● How to complete this task
Across the records below, report how many lines include the word "middle", stating the number alone.
(Beginning of Exercise data)
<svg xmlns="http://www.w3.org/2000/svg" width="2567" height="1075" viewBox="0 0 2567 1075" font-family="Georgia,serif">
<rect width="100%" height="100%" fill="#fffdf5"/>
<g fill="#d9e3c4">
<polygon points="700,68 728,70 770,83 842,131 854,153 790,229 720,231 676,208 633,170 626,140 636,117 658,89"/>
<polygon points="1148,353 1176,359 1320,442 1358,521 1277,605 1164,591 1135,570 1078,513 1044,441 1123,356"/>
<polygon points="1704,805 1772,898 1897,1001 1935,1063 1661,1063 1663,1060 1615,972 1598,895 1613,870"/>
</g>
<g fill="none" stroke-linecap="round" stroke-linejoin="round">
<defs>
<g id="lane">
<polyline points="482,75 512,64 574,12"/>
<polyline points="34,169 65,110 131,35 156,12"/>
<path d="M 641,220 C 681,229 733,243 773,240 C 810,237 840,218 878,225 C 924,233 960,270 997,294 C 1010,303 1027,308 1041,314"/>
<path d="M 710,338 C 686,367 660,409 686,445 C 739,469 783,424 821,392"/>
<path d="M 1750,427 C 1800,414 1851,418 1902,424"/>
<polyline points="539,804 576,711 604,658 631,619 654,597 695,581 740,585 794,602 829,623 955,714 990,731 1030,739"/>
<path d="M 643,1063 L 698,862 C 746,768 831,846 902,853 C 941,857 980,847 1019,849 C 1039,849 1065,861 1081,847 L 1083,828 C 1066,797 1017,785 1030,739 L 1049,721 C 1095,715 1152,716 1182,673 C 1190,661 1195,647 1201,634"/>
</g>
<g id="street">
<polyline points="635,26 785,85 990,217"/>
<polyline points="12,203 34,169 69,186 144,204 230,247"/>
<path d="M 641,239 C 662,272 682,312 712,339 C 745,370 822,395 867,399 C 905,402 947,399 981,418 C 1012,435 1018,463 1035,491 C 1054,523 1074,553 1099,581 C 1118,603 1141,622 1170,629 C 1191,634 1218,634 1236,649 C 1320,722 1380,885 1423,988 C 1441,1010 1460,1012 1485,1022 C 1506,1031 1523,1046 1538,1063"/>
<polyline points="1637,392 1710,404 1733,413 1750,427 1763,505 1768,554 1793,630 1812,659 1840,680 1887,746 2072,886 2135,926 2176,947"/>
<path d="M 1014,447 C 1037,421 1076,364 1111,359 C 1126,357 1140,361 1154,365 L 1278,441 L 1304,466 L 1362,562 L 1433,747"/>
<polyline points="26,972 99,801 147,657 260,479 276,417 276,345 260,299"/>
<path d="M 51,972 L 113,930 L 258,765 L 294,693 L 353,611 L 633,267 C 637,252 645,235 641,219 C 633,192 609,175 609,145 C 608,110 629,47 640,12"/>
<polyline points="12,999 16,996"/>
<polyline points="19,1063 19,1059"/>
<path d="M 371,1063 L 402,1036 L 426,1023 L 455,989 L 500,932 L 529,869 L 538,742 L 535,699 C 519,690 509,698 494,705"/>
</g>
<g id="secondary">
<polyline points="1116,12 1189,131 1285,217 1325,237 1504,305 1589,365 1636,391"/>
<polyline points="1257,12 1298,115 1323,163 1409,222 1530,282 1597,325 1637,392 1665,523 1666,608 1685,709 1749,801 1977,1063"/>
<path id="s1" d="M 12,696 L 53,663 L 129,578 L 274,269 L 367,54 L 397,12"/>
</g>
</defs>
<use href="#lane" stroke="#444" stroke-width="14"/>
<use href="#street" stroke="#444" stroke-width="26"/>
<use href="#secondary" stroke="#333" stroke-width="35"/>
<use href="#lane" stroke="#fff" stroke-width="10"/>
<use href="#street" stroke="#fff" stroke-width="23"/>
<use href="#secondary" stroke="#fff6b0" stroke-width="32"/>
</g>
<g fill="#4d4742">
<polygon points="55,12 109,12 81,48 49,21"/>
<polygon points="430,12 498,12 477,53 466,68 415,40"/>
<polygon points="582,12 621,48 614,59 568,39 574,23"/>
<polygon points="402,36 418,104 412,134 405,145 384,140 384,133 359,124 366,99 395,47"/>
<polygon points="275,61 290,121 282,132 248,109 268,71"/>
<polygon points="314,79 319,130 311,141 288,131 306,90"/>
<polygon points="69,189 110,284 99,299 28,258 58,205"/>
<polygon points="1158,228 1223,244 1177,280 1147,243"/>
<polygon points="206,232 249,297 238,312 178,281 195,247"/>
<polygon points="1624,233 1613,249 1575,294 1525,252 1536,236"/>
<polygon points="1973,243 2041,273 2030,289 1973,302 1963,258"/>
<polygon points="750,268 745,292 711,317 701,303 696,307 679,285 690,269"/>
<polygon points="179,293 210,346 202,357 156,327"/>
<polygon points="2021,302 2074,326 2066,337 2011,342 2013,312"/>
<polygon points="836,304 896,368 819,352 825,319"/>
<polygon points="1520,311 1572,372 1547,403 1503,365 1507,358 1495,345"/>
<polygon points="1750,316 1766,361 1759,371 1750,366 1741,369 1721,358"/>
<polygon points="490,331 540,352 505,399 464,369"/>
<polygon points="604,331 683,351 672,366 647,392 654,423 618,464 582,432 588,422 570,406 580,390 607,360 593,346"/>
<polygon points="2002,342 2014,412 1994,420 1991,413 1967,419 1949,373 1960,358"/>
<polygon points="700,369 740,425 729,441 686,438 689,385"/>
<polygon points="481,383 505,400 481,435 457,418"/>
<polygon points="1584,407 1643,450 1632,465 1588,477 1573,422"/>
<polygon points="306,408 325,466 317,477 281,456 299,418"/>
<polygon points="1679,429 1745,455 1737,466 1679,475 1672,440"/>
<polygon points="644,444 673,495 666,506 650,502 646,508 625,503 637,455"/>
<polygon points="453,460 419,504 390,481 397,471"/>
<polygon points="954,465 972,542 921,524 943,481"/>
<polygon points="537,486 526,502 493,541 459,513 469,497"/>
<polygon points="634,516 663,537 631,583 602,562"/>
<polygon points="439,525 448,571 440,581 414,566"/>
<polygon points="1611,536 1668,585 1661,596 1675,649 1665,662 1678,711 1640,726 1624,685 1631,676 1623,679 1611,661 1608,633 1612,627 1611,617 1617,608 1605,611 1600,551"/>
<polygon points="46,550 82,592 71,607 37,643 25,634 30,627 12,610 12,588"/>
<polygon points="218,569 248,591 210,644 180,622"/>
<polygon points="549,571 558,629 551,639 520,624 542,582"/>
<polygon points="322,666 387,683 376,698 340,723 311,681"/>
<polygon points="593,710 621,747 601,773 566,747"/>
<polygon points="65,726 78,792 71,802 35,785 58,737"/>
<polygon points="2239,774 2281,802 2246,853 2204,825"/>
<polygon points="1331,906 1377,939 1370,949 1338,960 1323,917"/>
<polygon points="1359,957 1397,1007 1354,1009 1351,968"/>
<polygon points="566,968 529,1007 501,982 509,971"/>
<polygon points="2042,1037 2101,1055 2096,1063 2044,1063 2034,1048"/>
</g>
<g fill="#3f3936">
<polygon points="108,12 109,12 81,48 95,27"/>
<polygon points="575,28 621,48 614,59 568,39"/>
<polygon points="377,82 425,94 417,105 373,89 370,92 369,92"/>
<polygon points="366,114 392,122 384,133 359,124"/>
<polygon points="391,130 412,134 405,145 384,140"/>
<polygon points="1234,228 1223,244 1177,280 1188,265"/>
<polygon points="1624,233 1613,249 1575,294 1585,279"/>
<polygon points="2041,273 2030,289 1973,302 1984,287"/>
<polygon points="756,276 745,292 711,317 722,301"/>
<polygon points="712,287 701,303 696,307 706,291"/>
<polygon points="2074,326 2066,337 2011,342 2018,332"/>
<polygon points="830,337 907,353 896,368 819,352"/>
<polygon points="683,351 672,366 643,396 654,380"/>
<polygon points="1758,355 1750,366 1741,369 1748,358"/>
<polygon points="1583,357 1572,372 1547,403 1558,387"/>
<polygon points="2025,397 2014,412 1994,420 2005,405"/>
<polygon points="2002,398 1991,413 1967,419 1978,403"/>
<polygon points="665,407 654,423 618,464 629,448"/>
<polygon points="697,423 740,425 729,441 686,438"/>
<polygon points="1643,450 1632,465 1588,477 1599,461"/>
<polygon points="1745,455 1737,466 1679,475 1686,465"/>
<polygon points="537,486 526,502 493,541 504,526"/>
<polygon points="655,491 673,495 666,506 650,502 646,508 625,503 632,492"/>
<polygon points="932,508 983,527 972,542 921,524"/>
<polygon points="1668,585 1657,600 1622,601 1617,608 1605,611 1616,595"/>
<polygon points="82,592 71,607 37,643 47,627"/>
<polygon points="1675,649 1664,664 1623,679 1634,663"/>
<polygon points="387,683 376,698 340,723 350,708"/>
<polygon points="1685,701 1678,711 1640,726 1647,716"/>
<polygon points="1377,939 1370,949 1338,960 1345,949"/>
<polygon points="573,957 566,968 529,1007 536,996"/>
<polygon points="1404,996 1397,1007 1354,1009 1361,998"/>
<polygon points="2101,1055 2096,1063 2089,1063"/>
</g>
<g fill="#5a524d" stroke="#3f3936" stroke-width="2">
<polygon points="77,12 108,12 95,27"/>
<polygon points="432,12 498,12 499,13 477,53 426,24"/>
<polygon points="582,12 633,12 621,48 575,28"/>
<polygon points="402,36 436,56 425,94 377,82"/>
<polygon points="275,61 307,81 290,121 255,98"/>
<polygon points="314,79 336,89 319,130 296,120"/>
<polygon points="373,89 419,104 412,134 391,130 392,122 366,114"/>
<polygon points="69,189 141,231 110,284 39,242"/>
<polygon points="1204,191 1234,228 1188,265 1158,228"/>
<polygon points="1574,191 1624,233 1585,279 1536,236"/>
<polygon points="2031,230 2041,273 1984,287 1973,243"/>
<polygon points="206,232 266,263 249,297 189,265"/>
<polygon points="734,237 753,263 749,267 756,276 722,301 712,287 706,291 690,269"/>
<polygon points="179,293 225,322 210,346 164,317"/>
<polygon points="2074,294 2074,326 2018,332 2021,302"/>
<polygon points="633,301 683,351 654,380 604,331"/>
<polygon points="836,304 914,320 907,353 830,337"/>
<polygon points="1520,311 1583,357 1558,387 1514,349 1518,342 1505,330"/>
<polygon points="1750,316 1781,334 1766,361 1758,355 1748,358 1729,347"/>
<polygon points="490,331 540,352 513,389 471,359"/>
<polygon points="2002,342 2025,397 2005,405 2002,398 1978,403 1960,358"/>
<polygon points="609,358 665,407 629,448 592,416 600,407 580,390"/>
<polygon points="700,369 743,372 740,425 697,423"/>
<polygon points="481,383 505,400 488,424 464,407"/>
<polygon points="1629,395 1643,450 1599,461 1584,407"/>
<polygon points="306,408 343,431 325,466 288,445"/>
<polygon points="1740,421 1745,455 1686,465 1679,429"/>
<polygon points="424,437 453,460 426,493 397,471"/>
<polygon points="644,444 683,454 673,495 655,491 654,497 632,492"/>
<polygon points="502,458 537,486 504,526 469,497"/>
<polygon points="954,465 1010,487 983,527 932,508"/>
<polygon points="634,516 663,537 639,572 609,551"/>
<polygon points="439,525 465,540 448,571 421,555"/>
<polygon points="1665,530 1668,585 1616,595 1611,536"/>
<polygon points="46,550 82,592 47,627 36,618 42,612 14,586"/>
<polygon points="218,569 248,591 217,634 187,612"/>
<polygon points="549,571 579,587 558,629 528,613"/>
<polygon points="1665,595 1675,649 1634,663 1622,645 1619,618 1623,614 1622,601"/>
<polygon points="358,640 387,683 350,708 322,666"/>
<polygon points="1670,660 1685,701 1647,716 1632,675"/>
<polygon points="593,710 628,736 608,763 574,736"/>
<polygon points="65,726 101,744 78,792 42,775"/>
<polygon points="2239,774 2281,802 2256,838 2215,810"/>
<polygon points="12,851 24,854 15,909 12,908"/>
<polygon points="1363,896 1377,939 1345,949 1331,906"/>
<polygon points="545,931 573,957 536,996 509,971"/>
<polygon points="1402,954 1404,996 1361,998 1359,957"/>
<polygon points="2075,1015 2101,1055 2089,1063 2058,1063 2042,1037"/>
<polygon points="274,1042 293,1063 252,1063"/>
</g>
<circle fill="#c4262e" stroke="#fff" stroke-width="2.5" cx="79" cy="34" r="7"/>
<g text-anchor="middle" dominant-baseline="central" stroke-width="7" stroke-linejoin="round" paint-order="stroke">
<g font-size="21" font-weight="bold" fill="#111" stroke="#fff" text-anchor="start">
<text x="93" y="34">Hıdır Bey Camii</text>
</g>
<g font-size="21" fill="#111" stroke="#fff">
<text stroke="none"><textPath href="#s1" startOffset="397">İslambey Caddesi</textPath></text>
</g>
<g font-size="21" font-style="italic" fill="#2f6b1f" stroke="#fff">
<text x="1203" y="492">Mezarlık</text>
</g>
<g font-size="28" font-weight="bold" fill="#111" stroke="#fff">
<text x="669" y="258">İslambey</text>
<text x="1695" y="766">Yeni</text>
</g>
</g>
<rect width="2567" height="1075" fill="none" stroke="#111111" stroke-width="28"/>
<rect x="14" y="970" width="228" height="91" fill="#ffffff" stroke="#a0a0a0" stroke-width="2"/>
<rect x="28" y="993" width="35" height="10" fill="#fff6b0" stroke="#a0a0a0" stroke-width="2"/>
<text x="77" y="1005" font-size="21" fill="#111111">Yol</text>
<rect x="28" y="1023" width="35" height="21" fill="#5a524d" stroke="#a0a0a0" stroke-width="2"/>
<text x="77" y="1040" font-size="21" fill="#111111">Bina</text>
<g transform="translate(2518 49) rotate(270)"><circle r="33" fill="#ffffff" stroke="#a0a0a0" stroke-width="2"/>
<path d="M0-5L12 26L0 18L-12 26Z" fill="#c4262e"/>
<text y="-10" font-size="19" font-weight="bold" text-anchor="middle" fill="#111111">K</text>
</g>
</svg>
(End of Exercise data)
● Task result
2